= Debbie Heald =

American runner

Debbie Heald (born 20 August 1955) is a former American track and field athlete, known for her success in middle-distance races.

== Early life ==
Heald is the daughter of Richard and Ernestine Heald. She grew up in La Mirada, California.

== Career ==
At the age of eleven, Heald was a member of the Hutchinson Track Club. At a meet in Lancaster, she finished a mile race with a time of 5:33.9, which at the time was the fastest time recorded for a girl of her age. By the time she was fourteen, Heald had won three state running championships and five district Amateur Athletic Union titles. She also held two national crowns.

Heald defeated the then-current 1500m world record holder Tamara Pangelova of the USSR on March 17, 1972, at the Richmond Coliseum. Her win was a significant victory as it was during the height of the Cold War and prior to this the Soviets had predominantly dominated the sport.

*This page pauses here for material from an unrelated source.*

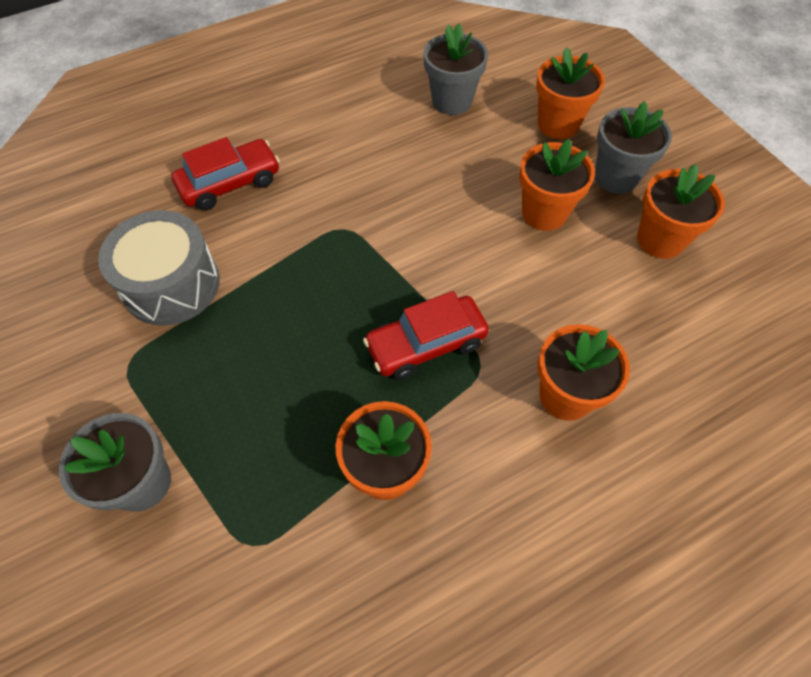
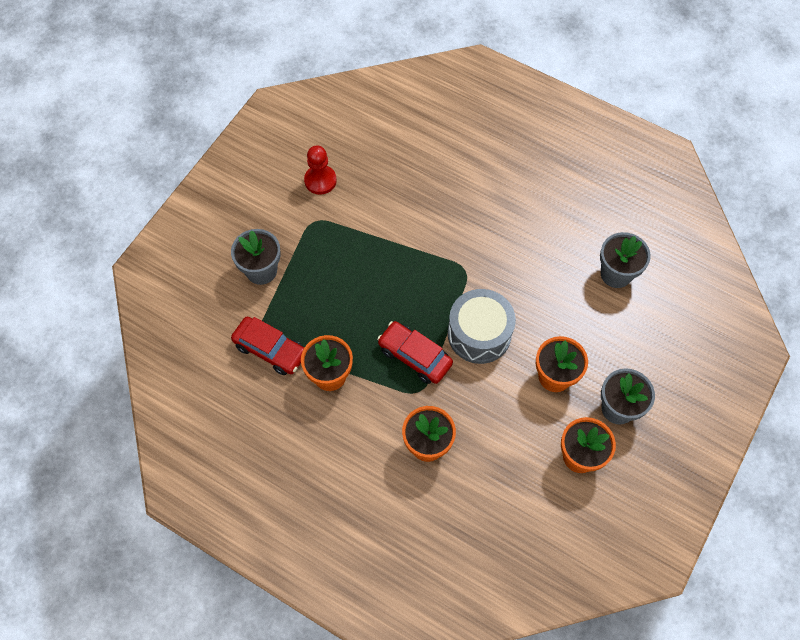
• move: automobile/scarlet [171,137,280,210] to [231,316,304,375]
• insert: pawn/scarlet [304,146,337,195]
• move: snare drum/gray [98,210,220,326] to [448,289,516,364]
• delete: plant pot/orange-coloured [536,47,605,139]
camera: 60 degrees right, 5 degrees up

As well as winning, with that race Heald also set an American high school record for the indoor mile for girls track (with a time of 4:38.5), which stood for over 40 years, until finally broken on January 26, 2013, by Mary Cain. Until that time, Heald's record was the longest-standing of any girls' high school record.

Heald attended California State University, Fullerton, graduating with a degree in education. Heald continued to train throughout her college years, but her career was progressively hampered by repeated injuries and tendonitis from overtraining, as well as a diagnosis of schizophrenia.

In 2002, Heald carried the Olympic torch in Los Angeles on its nationwide tour in advance of the Winter Olympic Games at Salt Lake City.